The Obscurer

Bin Round

When people moan about their council tax, the usual complaint goes something like “£1000 a year for emptying my fucking bins”, as if that is the only function the local authorities perform. Expect more of these comments with the annual warning that council tax is expected to rise sharply next year.

But I feel sorry for councils (and incidentally, no, I don’t work for one). They have to take responsibility for doing numerous jobs that need to be done, even though some people would rather they were not done at all (and which they certainly don’t want to pay for). That is a fairly thankless task. Take social services; many resent paying council tax for a service that sticks its nannying nose into other peoples’ business, and which helps people who can’t be bothered to help themselves. Why should the state assist authors of their own destruction such as gym-slip mums and their many squealing offspring when we don’t receive (or need) such help? If social services must exist then let it be a shoestring, skeleton sort of organisation, receiving just the minimum funding from local authority revenue. But then we hear of a horror story, such as the case of Victoria Climbie, and we suddenly expect social services to do anything and everything, to have limitless resources and to spare no effort in saving an innocent and deserving life.

And it seems to be getting worse. Every bright idea that central government comes up with appears to involve the local council doing the actual running of the scheme, and all without any extra funding. While power and decision making get more centralised, the responsibility for enacting these decisions is dumped at the door of local government. And so it goes on. Are the police too busy to respond to calls regarding noise nuisance? Well, rather than increase police resources let’s just move responsibility for envirionmental health onto the council. These new licensing laws could mean a lot of extra work for the magistrates’ courts to deal with; why not shift the duty onto the town hall mandarins?
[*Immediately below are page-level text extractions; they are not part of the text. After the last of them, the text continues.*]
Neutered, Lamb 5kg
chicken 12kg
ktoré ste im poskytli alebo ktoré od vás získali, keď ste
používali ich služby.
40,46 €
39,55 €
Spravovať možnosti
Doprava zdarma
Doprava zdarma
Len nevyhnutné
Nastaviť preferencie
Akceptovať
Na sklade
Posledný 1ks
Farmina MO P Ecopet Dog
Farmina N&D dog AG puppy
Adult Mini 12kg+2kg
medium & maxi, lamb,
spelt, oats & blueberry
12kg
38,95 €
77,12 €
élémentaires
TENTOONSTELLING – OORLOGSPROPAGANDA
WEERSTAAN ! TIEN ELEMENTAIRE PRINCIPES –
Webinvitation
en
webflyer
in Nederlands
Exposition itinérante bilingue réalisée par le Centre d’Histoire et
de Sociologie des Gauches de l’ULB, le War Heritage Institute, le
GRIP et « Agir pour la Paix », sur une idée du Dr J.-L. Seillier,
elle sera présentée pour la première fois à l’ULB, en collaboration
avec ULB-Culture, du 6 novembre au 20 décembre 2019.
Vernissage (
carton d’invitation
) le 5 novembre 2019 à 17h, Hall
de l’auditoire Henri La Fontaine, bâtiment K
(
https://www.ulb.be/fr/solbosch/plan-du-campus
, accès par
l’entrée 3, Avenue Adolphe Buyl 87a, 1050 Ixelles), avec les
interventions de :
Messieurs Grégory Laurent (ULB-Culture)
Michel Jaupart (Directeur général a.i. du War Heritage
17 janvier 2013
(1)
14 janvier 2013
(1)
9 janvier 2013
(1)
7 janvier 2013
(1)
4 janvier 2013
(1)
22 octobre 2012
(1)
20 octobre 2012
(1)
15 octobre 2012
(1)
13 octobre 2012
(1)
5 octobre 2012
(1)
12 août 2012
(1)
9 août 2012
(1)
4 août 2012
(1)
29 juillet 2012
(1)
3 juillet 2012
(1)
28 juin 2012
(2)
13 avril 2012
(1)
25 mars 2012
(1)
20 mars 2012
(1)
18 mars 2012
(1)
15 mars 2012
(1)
The examples are so numerous that I can’t remember them all now; phrases like “new legislation means that responsibility for enforcement now lies with the local authority” are issued so often that I barely notice.

Our council tax is paying for a lot more than just our bins being emptied, and it is having to pay for still more with each new central government decree; ironic, then, that increasingly the local council itself is being used as the dustbin for the country, taking on all the roles that no one else can be bothered with anymore.

Gone Again

So, before we really got reacquainted, David Blunkett has had to resign again. I can’t say I have been following the to-ings and fro-ings of this one very closely, so I can’t offer an opinion on whether his going is justified; although it is probably common sense. The media had clearly scented blood and just weren’t going to let it lie, and I had the feeling that there would be a drip-drip of further stories being released, either real or imagined, until he finally went. Better to spare us all and just go early.
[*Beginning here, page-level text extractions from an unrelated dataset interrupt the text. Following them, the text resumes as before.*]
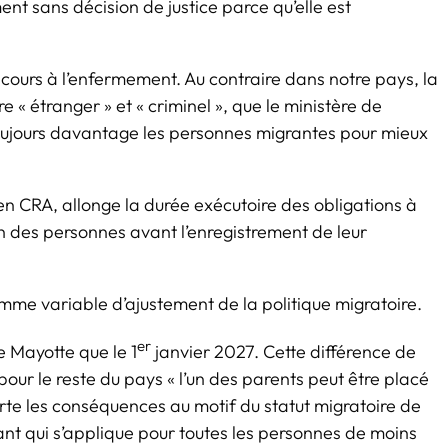
ent sans décision de justice parce qu’elle est
recours à l’enfermement. Au contraire dans notre pays, la
« étranger » et « criminel », que le ministère de
t toujours davantage les personnes migrantes pour mieux
en CRA, allonge la durée exécutoire des obligations à
on des personnes avant l’enregistrement de leur
mme variable d’ajustement de la politique migratoire.
er
e Mayotte que le 1
janvier 2027. Cette différence de
pour le reste du pays
« l’un des parents peut être placé
orte les conséquences au motif du statut migratoire de
nfant qui s’applique pour toutes les personnes de moins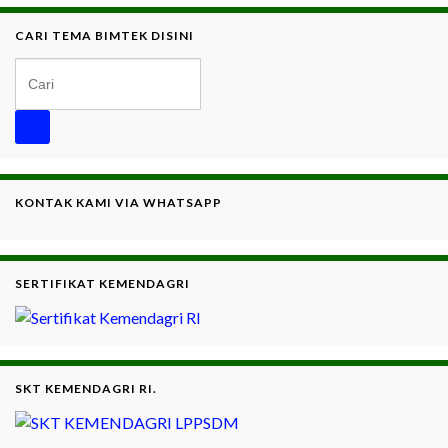
CARI TEMA BIMTEK DISINI
Search for:
KONTAK KAMI VIA WHATSAPP
SERTIFIKAT KEMENDAGRI
SKT KEMENDAGRI RI.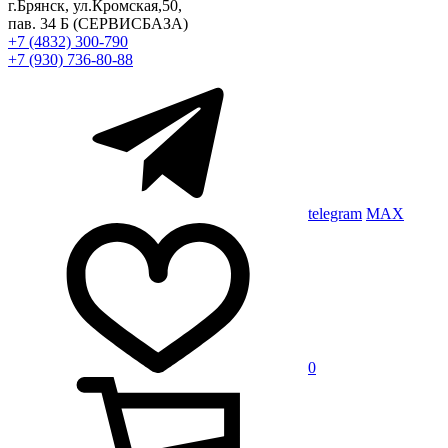
г.Брянск, ул.Кромская,50,
пав. 34 Б
(СЕРВИСБАЗА)
+7 (4832) 300-790
+7 (930) 736-80-88
telegram
MAX
0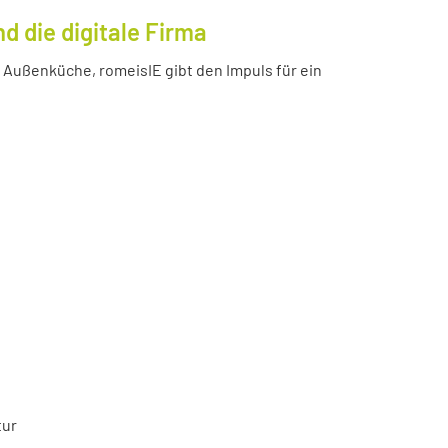
 die digitale Firma
Außenküche, romeisIE gibt den Impuls für ein
tur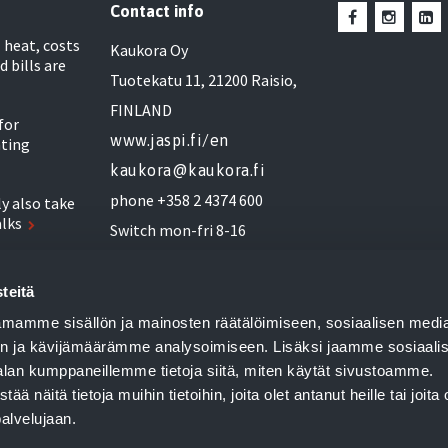
Contact info
heat, costs
Kaukora Oy
d bills are
Tuotekatu 11, 21200 Raisio,
FINLAND
for
www.jaspi.fi/en
ating
kaukora@kaukora.fi
phone +358 2 4374 600
y also take
alks
Switch mon-fri 8-16
r heat pump
se to a new
teitä
mamme sisällön ja mainosten räätälöimiseen, sosiaalisen medi
amily
n ja kävijämäärämme analysoimiseen. Lisäksi jaamme sosiaali
alan kumppaneillemme tietoja siitä, miten käytät sivustoamme.
gy
näitä tietoja muihin tietoihin, joita olet antanut heille tai joita 
palvelujaan.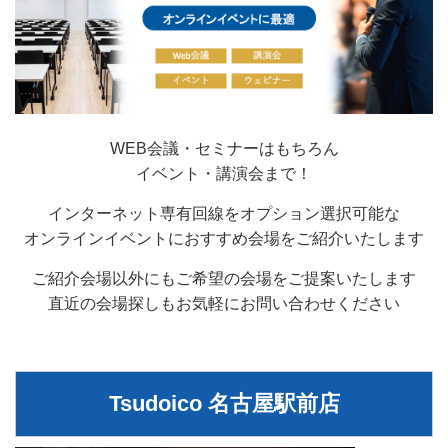
WEB会議・セミナーはもちろん
イベント・講演会まで！
インターネット専有回線をオプション選択可能な
オンラインイベントにおすすめ会場をご紹介いたします
ご紹介会場以外にもご希望の会場をご提案いたします
直近の会場探しもお気軽にお問い合わせください
Tsudoico 名古屋駅前店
But why did I assume there would be further revelations in the press? Why didn’t I just think that what has been revealed so far would be the end of it, and that having ridden the storm Blunkett would be allowed to continue in his job?

Perhaps because whenever the media do scent blood it always seems that more and more stories do come out until the situation is resolved in the inevitable way. Has there ever been a case where the press have got themselves into a feeding frenzy over a politician, continually featured him or her on their front pages, detailed further twists and turns in the tale, only for the story itself to blow itself out without a sacking or resignation?

I can’t think of one. There always seems an endless stream of scandals once a politician’s credit has been used up and the press decide to bring someone down; which makes you wonder what the other politicians are up to, the ones the media choose not to write about…until perhaps they feel it is worth their while.